Although some work has been done to integrate software into the classical PRA framework, current Probability Risk Assessment (PRA) practice overwhelmingly neglects the contribution of software to the system risk. Dynamic Probabilistic Risk Assessment (DPRA) of complex systems is considered to be the next generation of PRA techniques. It is a set of methods and techniques, in which simulation models that represent the behavior of the elements of a system are exercised in order to identify risks and vulnerabilities of the system. We propose that DPRA is the most appropriate environment for incorporation of software behavior into system risk models, and this paper demonstrates the approach developed for that purpose.

The proposed methodology is developed and implemented within a new DPRA methodological framework and its software implementation known as SimPRA [1]. SimPRA is an adaptive scheduling simulation-based DPRA environment, where prior knowledge of the systems and knowledge gained during simulation is used to dynamically adjust the scenario exploration rules.

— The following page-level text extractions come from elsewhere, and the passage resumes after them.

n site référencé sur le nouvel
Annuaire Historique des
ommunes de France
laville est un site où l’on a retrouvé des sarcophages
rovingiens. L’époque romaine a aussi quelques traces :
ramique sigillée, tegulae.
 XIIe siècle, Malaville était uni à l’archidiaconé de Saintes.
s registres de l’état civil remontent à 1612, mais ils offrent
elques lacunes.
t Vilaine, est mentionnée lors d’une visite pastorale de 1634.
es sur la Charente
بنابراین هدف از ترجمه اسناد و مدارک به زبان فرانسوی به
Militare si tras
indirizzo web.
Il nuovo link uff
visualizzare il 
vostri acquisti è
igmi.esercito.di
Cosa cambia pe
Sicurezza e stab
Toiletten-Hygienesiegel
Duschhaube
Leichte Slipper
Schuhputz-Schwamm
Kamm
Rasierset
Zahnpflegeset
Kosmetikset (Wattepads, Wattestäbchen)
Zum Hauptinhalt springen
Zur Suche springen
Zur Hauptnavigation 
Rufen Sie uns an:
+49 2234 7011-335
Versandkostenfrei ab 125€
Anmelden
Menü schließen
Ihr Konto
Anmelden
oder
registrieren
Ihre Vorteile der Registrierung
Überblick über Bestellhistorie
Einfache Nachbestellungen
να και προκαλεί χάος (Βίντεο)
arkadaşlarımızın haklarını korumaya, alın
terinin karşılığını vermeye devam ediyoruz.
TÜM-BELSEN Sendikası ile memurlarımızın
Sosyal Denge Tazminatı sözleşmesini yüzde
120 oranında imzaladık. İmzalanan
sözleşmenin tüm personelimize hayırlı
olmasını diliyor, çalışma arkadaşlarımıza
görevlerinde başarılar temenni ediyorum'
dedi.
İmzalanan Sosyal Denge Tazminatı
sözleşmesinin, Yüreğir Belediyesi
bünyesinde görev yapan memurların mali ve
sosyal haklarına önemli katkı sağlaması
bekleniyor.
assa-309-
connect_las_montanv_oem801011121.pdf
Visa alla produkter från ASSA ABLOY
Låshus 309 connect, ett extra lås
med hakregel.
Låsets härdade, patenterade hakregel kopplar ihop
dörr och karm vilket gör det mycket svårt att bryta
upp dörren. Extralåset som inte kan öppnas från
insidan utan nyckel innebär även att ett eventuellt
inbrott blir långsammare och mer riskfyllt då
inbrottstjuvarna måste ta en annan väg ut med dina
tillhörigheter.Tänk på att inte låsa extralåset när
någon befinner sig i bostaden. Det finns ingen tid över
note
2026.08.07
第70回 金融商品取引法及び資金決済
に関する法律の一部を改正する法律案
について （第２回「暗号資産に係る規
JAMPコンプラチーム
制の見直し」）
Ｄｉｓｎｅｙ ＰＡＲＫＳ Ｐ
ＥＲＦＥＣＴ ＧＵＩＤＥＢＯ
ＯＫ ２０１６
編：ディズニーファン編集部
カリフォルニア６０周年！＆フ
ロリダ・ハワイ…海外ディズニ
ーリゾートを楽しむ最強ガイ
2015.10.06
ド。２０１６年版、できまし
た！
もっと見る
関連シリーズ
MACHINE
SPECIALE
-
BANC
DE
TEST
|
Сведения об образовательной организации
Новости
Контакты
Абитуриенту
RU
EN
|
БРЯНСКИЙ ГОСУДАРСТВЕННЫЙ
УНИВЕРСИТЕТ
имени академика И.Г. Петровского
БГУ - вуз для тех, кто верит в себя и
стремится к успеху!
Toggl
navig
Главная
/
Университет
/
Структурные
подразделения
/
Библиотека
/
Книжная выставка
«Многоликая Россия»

In order to address the state explosion issue symptomatic of DPRA approaches, a new approach is implemented in SimPRA to bias the simulation towards “interesting” events and end states. This approach includes the use of a knowledge-driven high level Planner to guide the simulation as well as an entropy-based biasing of the scenarios through the Scheduler which controls the actual simulation.

The software representation in the SimPRA environment includes both a behavior model and a software guidance model [2]. The behavior model is an executable simulation model. It is plugged into the system simulation module of SimPRA to represent the software behavior. It is in principle able to capture all phenomena that fall within the scope of the analysis. The software behavior model is a combination of deterministic and stochastic models. The deterministic model is used to simulate the behavior of the software, as well as the interaction between the software and other parts of the system. The stochastic model is superimposed onto the deterministic model to represent the uncertain behavior of the software, e.g., software failures. Two knowledge bases, the Abstraction Knowledge Base (AKB) and Failure Injection Knowledge Base (FIKB) are automatically generated from the behavior model. The information is used in the guidance model to define the controllable variables. The software guidance model is used to guide the simulation to explore scenarios of interest instead of a wide-scale exploration. A Simulation Knowledge Base (SKB) is constructed inside the software guidance model to store the prior knowledge about the software system.

This paper focuses on the integration of the software model into the SimPRA environment. A procedure is summarized to establish an accurate software representation when code is available and objective test data can be obtained. To illustrate the methodology, an example application is provided.